* Activity
Give the data again word for word; drop the pictures.

◆ ◆ ◆

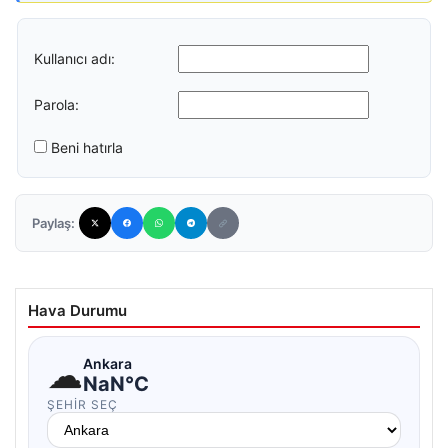
Kullanıcı adı:
Parola:
Beni hatırla
Paylaş:
Hava Durumu
☁
Ankara
NaN°C
ŞEHIR SEÇ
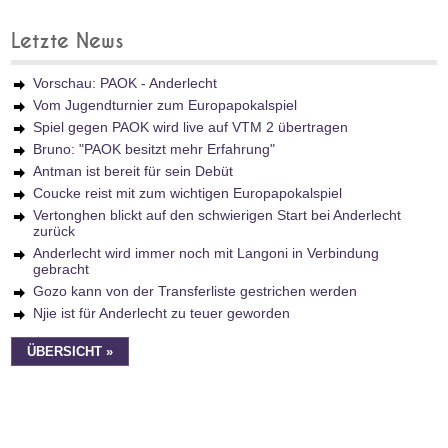
Letzte News
Vorschau: PAOK - Anderlecht
Vom Jugendturnier zum Europapokalspiel
Spiel gegen PAOK wird live auf VTM 2 übertragen
Bruno: "PAOK besitzt mehr Erfahrung"
Antman ist bereit für sein Debüt
Coucke reist mit zum wichtigen Europapokalspiel
Vertonghen blickt auf den schwierigen Start bei Anderlecht
zurück
Anderlecht wird immer noch mit Langoni in Verbindung
gebracht
Gozo kann von der Transferliste gestrichen werden
Njie ist für Anderlecht zu teuer geworden
ÜBERSICHT »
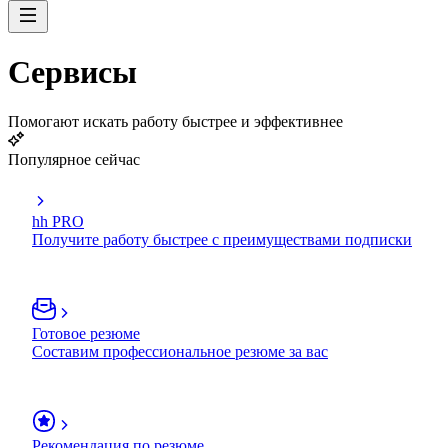
Сервисы
Помогают искать работу быстрее и эффективнее
Популярное сейчас
hh PRO
Получите работу быстрее с преимуществами подписки
Готовое резюме
Составим профессиональное резюме за вас
Рекомендация по резюме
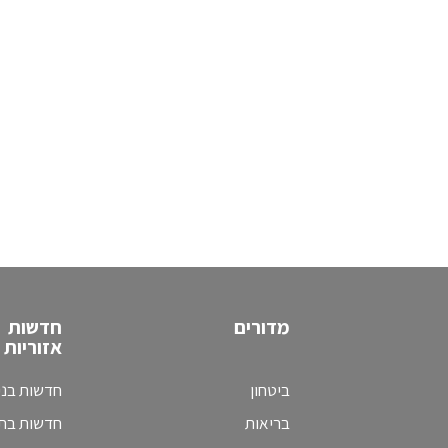
מדורים
חדשות
אזוריות
ביטחון
חדשות בני
בריאות
חדשות בת 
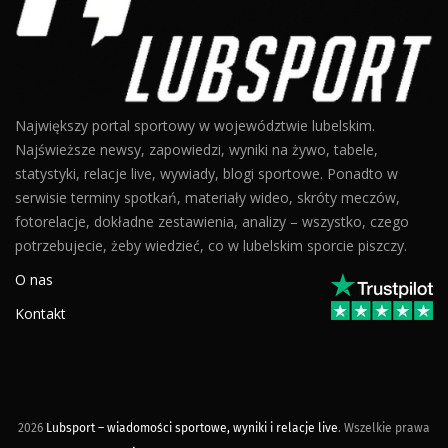
Największy portal sportowy w województwie lubelskim.
Najświeższe newsy, zapowiedzi, wyniki na żywo, tabele,
statystyki, relacje live, wywiady, blogi sportowe. Ponadto w
serwisie terminy spotkań, materiały wideo, skróty meczów,
fotorelacje, dokładne zestawienia, analizy – wszystko, czego
potrzebujecie, żeby wiedzieć, co w lubelskim sporcie piszczy.
O nas
Kontakt
2026
Lubsport – wiadomości sportowe, wyniki i relacje live
. Wszelkie prawa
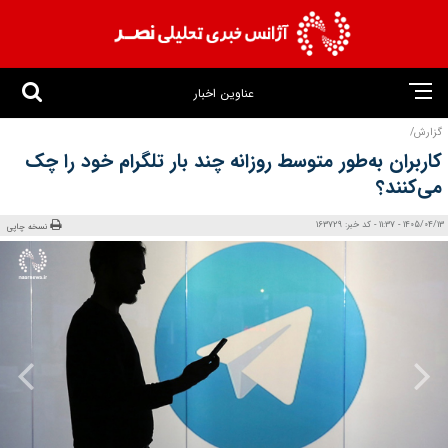
عناوین اخبار
گزارش/
کاربران به‌طور متوسط روزانه چند بار تلگرام خود را چک
می‌کنند؟
1405/04/13 - 11:37 - کد خبر: 163729
نسخه چاپی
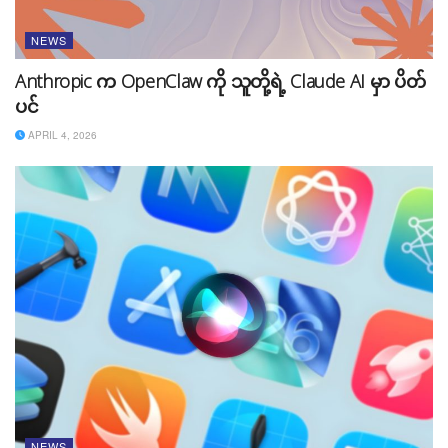
NEWS
Anthropic က OpenClaw ကို သူတို့ရဲ့ Claude AI မှာ ပိတ်
ပင်
APRIL 4, 2026
NEWS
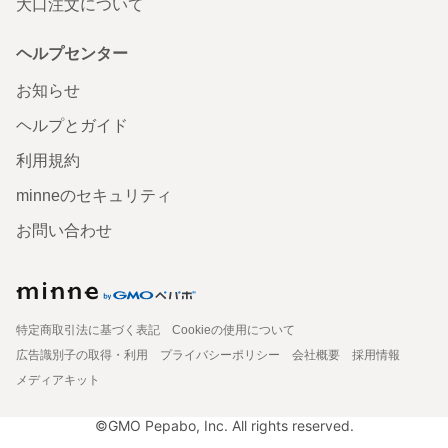
大口注文について
ヘルプセンター
お知らせ
ヘルプとガイド
利用規約
minneのセキュリティ
お問い合わせ
特定商取引法に基づく表記
Cookieの使用について
広告識別子の取得・利用
プライバシーポリシー
会社概要
採用情報
メディアキット
©GMO Pepabo, Inc. All rights reserved.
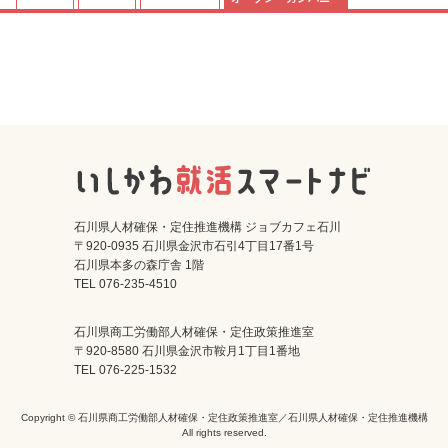
石川県人材確保・定住推進機構 ジョブカフェ石川
〒920-0935 石川県金沢市石引4丁目17番1号
石川県本多の森庁舎 1階
TEL 076-235-4510
石川県商工労働部人材確保・定住政策推進室
〒920-8580 石川県金沢市鞍月1丁目1番地
TEL 076-225-1532
Copyright © 石川県商工労働部人材確保・定住政策推進室／石川県人材確保・定住推進機構
All rights reserved.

◆ ◆ ◆

* Written answer
Kullanıcı adı:
Parola:
Beni hatırla
Paylaş:
Hava Durumu
☁
Ankara
NaN°C
ŞEHIR SEÇ
Letzte News
Vorschau: PAOK - Anderlecht
Vom Jugendturnier zum Europapokalspiel
Spiel gegen PAOK wird live auf VTM 2 übertragen
Bruno: "PAOK besitzt mehr Erfahrung"
Antman ist bereit für sein Debüt
Coucke reist mit zum wichtigen Europapokalspiel
Vertonghen blickt auf den schwierigen Start bei Anderlecht
zurück
Anderlecht wird immer noch mit Langoni in Verbindung
gebracht
Gozo kann von der Transferliste gestrichen werden
Njie ist für Anderlecht zu teuer geworden
ÜBERSICHT »
Сервисы
Помогают искать работу быстрее и эффективнее
Популярное сейчас
hh PRO
Получите работу быстрее с преимуществами подписки
Готовое резюме
Составим профессиональное резюме за вас
Рекомендация по резюме
מדורים
חדשות
אזוריות
ביטחון
חדשות בני
בריאות
חדשות בת 
Największy portal sportowy w województwie lubelskim.
Najświeższe newsy, zapowiedzi, wyniki na żywo, tabele,
statystyki, relacje live, wywiady, blogi sportowe. Ponadto w
serwisie terminy spotkań, materiały wideo, skróty meczów,
fotorelacje, dokładne zestawienia, analizy – wszystko, czego
potrzebujecie, żeby wiedzieć, co w lubelskim sporcie piszczy.
O nas
Kontakt
2026
Lubsport – wiadomości sportowe, wyniki i relacje live
. Wszelkie prawa
عناوین اخبار
گزارش/
کاربران به‌طور متوسط روزانه چند بار تلگرام خود را چک
می‌کنند؟
1405/04/13 - 11:37 - کد خبر: 163729
نسخه چاپی
NEWS
Anthropic က OpenClaw ကို သူတို့ရဲ့ Claude AI မှာ ပိတ်
ပင်
APRIL 4, 2026
NEWS
大口注文について
ヘルプセンター
お知らせ
ヘルプとガイド
利用規約
minneのセキュリティ
お問い合わせ
特定商取引法に基づく表記
Cookieの使用について
広告識別子の取得・利用
プライバシーポリシー
会社概要
採用情報
メディアキット
©GMO Pepabo, Inc. All rights reserved.
石川県人材確保・定住推進機構 ジョブカフェ石川
〒920-0935 石川県金沢市石引4丁目17番1号
石川県本多の森庁舎 1階
TEL 076-235-4510
石川県商工労働部人材確保・定住政策推進室
〒920-8580 石川県金沢市鞍月1丁目1番地
TEL 076-225-1532
Copyright © 石川県商工労働部人材確保・定住政策推進室／石川県人材確保・定住推進機構
All rights reserved.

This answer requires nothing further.